The Lodi Life & Times
In Lodi, wine comes first. And we wouldn’t have it any other way.
Meet the passionate people behind our handcrafted wines and
gnarly old vines.
The Phillips family’s turkey day run & killer chestnut stuffing
“We are not very exciting when it comes to Thanksgiving,” says David Phillips, co-owner and president of Lodi’s Michael David Winery.
Instead, what Mr. Phillips does – together with his wife Corene, and two sons Connor and Joseph – is wake up early every Thanksgiving morning, and hit the pavement in the Run and Walk Against Hunger in Downtown Stockton, benefitting the Stockton/San Joaquin Emergency Food Bank. Par for the course for a family who also enjoys skiing, mountain biking, and competing in triathlons together.
Then after this year’s Thanksgiving run, they will go home and prepare a $700 turkey.

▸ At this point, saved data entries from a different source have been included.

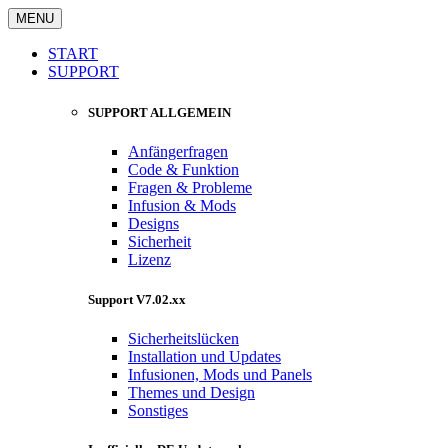
MENU
START
SUPPORT
SUPPORT ALLGEMEIN
Anfängerfragen
Code & Funktion
Fragen & Probleme
Infusion & Mods
Designs
Sicherheit
Lizenz
Support V7.02.xx
Sicherheitslücken
Installation und Updates
Infusionen, Mods und Panels
Themes und Design
Sonstiges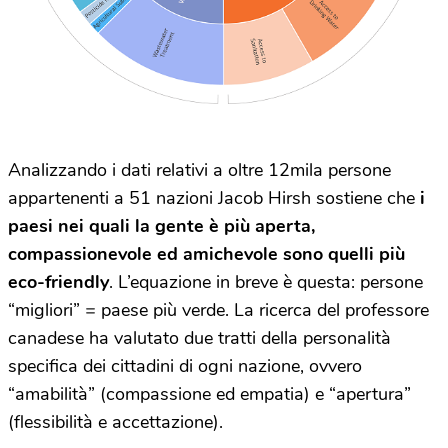
Analizzando i dati relativi a oltre 12mila persone
appartenenti a 51 nazioni Jacob Hirsh sostiene che
i
paesi nei quali la gente è più aperta,
compassionevole ed amichevole sono quelli più
eco-friendly
. L’equazione in breve è questa: persone
“migliori” = paese più verde. La ricerca del professore
canadese ha valutato due tratti della personalità
specifica dei cittadini di ogni nazione, ovvero
“amabilità” (compassione ed empatia) e “apertura”
(flessibilità e accettazione).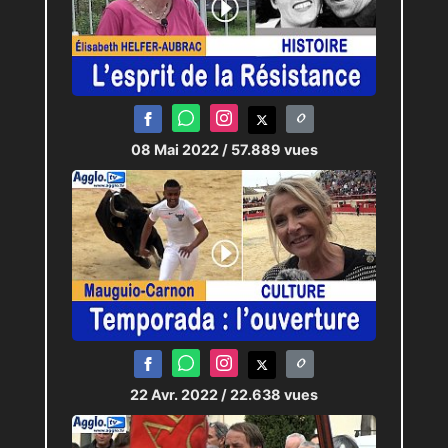
08 Mai 2022
/ 57.889 vues
22 Avr. 2022
/ 22.638 vues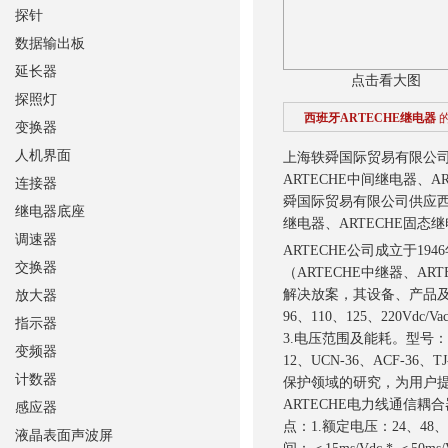
探针
数据输出板
延长器
点击看大图
探照灯
西班牙ARTECHE继电器
变换器
人机界面
上海轶舜国际贸易有限公
ARTECHE中间继电器、A
连接器
舜国际贸易有限公司供应
继电器底座
继电器、ARTECHE固态继
调速器
ARTECHE公司成立于
交换器
（ARTECHE中继器、AR
解决放案，其设备、产品及服
放大器
96、110、125、220Vdc/V
指示器
3.电压范围及能耗。型号：BJ-、B
变频器
12、UCN-36、ACF-36、T
计数器
保护领域的研究，为用户提供
ARTECHE电力线通信
感应器
点：1.额定电压：24、48、72、
液晶表面声波屏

Well, $700 just happens to be the price tag of this year’s bird. Explains Mr. Phillips, “I agreed to buy a second turkey from a Lodi High FFA student at the same price that she got from the bidding at last September’s San Joaquin County Fair, since I could not be at the auction.”
Mr. Phillips encourages everyone to come down to the Stockton Ports‘ Banner Island Ballpark next week Thursday to join them for a brisk walk or run. On another note about the County Fair, Phillips tells us, “this year we purchased seven steers from the 4-H and FFA kids that we are having processed for our hamburgers in Phillips Café – keeping it slow and local!”

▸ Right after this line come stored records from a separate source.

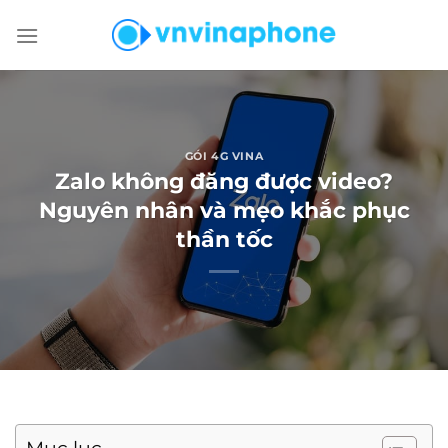
Chuyển
đến
nội
dung
GÓI 4G VINA
Zalo không đăng được video?
Nguyên nhân và mẹo khắc phục
thần tốc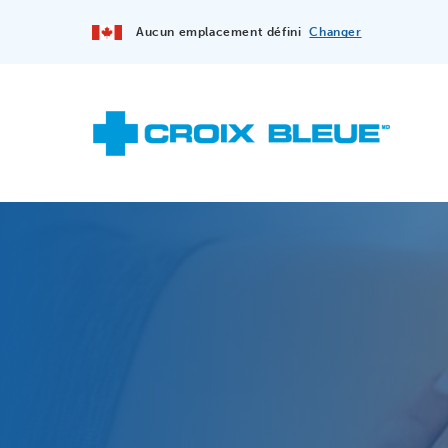
Aucun emplacement défini
Changer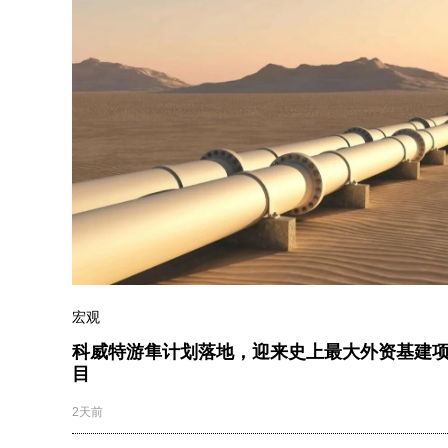
宏观
科威特游隼计划落地，迎来史上最大外资基建
目
2天前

Therefore, their choice of wines to enjoy with their Thanksgiving meal can be a little sophisticated. “Usually French Burgundy or Champagne,” says Mr. Phillips. Corene adds, “I think the perfect Lodi wine for a traditional turkey is our ancient vine Cinsault.” Indeed, the Michael David Bechthold Vineyard Lodi Cinsault ($35) – fashioned from the oldest continuously farmed vineyard in Lodi (vines originally planted in 1886!) – is a sumptuously rich yet satiny smooth, strawberry-rhubarb pie of a red, practically screaming for Thanksgiving turkey!
With the festive bird, Ms. Phillips also professes a weakness for Syrah, specifically citing the 2010 Fields Family Estate Lodi Syrah ($22) – a crushed blackberry and violet scented varietal that she lauds for being “leaner and lighter than typical Lodi reds.” Not to be outdone, the 2010 Michael David 6th Sense Lodi Syrah ($16) is not just a fantastic value, but also redolent with exciting, nostril tingling perfumes, with a luxurious feel of crushed velvet.
For Thanksgiving dinner, David and Corene are always joined by their parents, Don and Jeanne Phillips, Peter Phillips and his kids, and assorted cousins (David’s brother Michael, CEO/co-owner of Michael-David, prefers to enjoy Thanksgiving in Hawai`i).
Says Mr. Phillips, “Corene makes a killer chestnut stuffing, using a friend’s recipe (Carolyn Fullers)… lots of work, but delicious.”
So without further ado, here’s what the Phillips family will be enjoying this Thanksgiving with their Burgundy or Champagne, Cinsault and Syrahs:
1 pound fresh chestnuts, boiled, peeled and coarsely chopped (you can purchase cooked, peeled chestnuts)
2 pounds sweet Italian sausage, casings removed
4 slices (about 4 oz) thick cut bacon or pancetta, diced
2 onions, peeled and coarsely chopped
2 apples, peeled and cut in rough dice
2 firm pears, peeled and cut in rough dice
18 plump dried prunes, stones removed, snipped into thirds
½ cup currants, plumped in warm water
½ cup pine nuts or coarsely chopped walnuts
1 grated lemon rind
1/3 cup Italian parsley, minced
½ cup freshly grated parmesan cheese
6 cups fresh white bread crumbs
Salt and pepper (to taste)
Freshly grated nutmeg
4 large eggs, lightly beaten
½ cup Marsala wine
1 cup (approximately) water, chicken stock or white wine
Cook sausage meat in large skillet, breaking up coarsely with wooden spoon. Cook over medium high heat until the meat loses its pink color and begins to brown. Drain off excess fat and set aside.
In a large skillet, cook bacon or pancetta until pale golden brown. Add the onions and sauté over medium high heat until softened.
Add apples, pears, prunes and currants. Cook together, partially covered for about 10 minutes or until fresh fruits are tender.
In a large bowl, combine chestnuts, cooked sausage, onion-fruit mixture, nuts, lemon rind, parsley, parmesan cheese, bread crumbs, fennel seed, salt and pepper to taste, nutmeg, beaten eggs, Marsala. Add enough water, stock or white wine to just bind the mixture. Let mixture cool to room temperature before stuffing into turkey.